OBJECTIVE 1. Extract from the rows, unchanged, the lines running from the one containing "state / province: Baja California Norte" through the one containing "collector number: 9115", including both of those lines.

EXTRACTED TEXT.
But then, there’s this extra line, which is

via a “lucky” algorithm. Let me tell you–

at a high level what a lucky algorithm does

is it can make guesses. But unlike the way that

we’ve been making guesses with dynamic programming–

with dynamic programming we had to guess something. We tried all the possibilities. A lucky algorithm just

needs to try one possibility because it’s really lucky. It always guesses

the right choice. It’s like magic. This is not a realistic

model of computation, but it is a model of computation

called nondeterministic model. And it’s going to sound

crazy because it is crazy, but nonetheless it’s

actually really useful– even though you could

never really build this on a real computer. The nondeterministic

model is not a model of real computation. It is a model of theoretical

hypothetical computation. It gets at the

root– at the core of what is possible to solve. You’ll see why, in a little bit. So in this model, an algorithm–

it can compute stuff, but, in particular,

it makes guesses. So should I do this

or should I do this? And it just says– It

doesn’t flip a coin. It’s not random. It just thinks– it

just makes a guess. Well, I don’t know. Let’s go this way. And then it comes

another fork in the road. It’s like, well, I don’t know. I’ll go this way. That’s the guessing. You give it a list of

choices and somehow a choice is determined, by magic–

nondeterministic magic. And then the fun part is–

I should say, at the end the algorithm either

says yes or no. It gives you an output. The guesses are guaranteed–

this is the magic part– to lead to a yes

answer, if possible. So if you imagine the space

of executions of this program, you start here, and you

make some guess and you don’t know which way to go. In dynamic programming,

we try all of them. But this algorithm

doesn’t try all of them. It’s like a branching universe

model of the universe. So you make some

choice, and then you make some other choice, and

then you make some other choice. All of these are guesses. And some of these

things will lead to yes. Some of these things

will lead to no. And in this magical model,

if there’s any yes out there, you will follow a path to a yes. If all of the answers

are no, then, of course, it doesn’t matter

what choices you make. You will output no. But if there’s ever a yes,

magically these guesses find it. This is the sense of lucky. If you’re trying to find a

yes– that’s your goal in life– then this corresponds to luck. And NP is the class of

all problems solvable in polynomial time by a

really lucky algorithm. Crazy. I know. Let’s talk about Tetris. Tetris, I claim, is in NP. And we know how to solve

it in exponential time. Just try all the options. But, in fact, I don’t need

to try all the options. It would be enough just use

this nondeterministic magic. I could say, well, should I

drop the piece here, here, here, here, here, or here. And should it be rotated

like this, or like this, or like this, or like this? I don’t know. So I guess. And I just place that piece. I make another guess where

to place the next piece. Then I make another guess

where to place the next piece. I implement the rules

of Tetris, which is if there’s a

full line it clears. I figure out where

these things fall. I can even think about, should

I rotate at the last second. If I don’t know, I’ll guess. Any choice you have to

make in playing Tetris, you can just guess. There’s only polynomially

many guesses you need to make. So it’s still polynomial time. That’s important. It’s not like we

can do anything. But we can make a polynomial

number these magic guesses. And then at the end, I

determine did I die– or rather, did I survive. It’s important, actually. It only works one way. Did I survive? Yes or no? And that’s easy to compute. I just see did I ever

go above the top row. So what this model says

is if there is any way to survive– if there is

any way to get a yes answer, then, my guesses will find

it, magically, in this model. Therefore, Tetris is in NP. If I had instead

said, did I die, then, what this algorithm would

tell me is there any way to die– which, the

answer’s probably yes, unless you’re given a

really trivial input. So it’s important you set up

the yes versus no, correctly. But the Tetris decision problem

“can I survive,” is in NP. The decision problem “can I

die,” should not be in NP. But we don’t know. Another way to think about NP. And you might find

this intuitive because we’ve been

doing lots of guessing. It’s just a little crazy. There’s another way that’s

more intuitive to many people. So if this doesn’t make

sense, don’t worry, yet. This is another

way to phrase it. Another way to think

about NP– which turns out to be equivalent– is that don’t

think so much about algorithms for solving a problem,

just think about algorithms for checking the

solution to a problem. It’s usually a lot

easier to check your work than it is to solve a

problem in the first place. And NP is all about that issue. So think of decision

problems and think about if you have a solution–

so let’s say in Tetris, the solution is yes. In fact, I need to

say this, probably. The more formal

version is whenever the answer is yes,

you can prove it. And you can check that

proof in polynomial time. This is the more formal–

this a little bit high level. What does check mean? Here’s what check means. Whenever an answer is “yes,”

OBJECTIVE 2. In the lecture excerpt on nondeterministic computation, how is NP defined in terms of a lucky algorithm?

SUPPLIED DATA.
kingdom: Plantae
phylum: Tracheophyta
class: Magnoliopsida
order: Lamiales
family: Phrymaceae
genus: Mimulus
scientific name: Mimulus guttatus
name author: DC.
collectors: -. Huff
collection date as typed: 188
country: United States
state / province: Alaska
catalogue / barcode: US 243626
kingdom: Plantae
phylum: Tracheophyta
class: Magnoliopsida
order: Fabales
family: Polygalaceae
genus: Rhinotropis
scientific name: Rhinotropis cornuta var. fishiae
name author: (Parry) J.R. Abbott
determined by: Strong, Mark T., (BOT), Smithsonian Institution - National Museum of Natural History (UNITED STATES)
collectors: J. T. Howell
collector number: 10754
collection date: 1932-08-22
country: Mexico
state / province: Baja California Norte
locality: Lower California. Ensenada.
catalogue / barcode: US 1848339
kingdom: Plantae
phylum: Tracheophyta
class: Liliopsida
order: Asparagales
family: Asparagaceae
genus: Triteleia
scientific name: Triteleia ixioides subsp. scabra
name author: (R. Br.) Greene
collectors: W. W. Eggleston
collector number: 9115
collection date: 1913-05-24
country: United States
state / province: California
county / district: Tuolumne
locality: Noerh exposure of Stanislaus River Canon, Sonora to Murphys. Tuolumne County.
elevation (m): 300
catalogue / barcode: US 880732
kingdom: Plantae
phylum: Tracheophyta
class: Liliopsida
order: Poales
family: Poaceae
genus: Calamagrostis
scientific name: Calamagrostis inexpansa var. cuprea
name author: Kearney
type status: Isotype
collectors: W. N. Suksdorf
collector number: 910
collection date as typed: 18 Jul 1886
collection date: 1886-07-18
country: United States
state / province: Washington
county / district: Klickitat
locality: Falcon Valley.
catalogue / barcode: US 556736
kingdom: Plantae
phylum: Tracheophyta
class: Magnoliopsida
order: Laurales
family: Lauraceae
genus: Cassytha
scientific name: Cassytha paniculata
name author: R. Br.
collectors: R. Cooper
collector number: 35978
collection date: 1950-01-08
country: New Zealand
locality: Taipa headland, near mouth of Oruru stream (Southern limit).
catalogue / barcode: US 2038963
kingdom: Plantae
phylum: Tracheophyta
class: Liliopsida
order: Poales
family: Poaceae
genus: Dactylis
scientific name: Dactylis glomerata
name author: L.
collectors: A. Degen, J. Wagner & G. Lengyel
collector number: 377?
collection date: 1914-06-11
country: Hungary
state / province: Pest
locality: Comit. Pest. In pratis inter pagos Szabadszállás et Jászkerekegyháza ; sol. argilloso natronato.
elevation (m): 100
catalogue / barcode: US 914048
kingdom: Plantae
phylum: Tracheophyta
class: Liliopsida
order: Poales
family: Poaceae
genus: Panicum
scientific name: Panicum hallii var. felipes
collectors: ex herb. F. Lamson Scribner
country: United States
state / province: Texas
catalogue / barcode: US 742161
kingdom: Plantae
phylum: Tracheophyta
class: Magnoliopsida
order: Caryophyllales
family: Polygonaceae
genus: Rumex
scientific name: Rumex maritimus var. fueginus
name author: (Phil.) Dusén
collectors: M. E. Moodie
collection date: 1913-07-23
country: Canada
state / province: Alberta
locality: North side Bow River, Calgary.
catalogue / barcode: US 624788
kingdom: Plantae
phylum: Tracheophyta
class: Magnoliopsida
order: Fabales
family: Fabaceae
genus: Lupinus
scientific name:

WORKED SOLUTION 1.
state / province: Baja California Norte
locality: Lower California. Ensenada.
catalogue / barcode: US 1848339
kingdom: Plantae
phylum: Tracheophyta
class: Liliopsida
order: Asparagales
family: Asparagaceae
genus: Triteleia
scientific name: Triteleia ixioides subsp. scabra
name author: (R. Br.) Greene
collectors: W. W. Eggleston
collector number: 9115

WORKED SOLUTION 2. NP is the class of all problems solvable in polynomial time by a really lucky algorithm.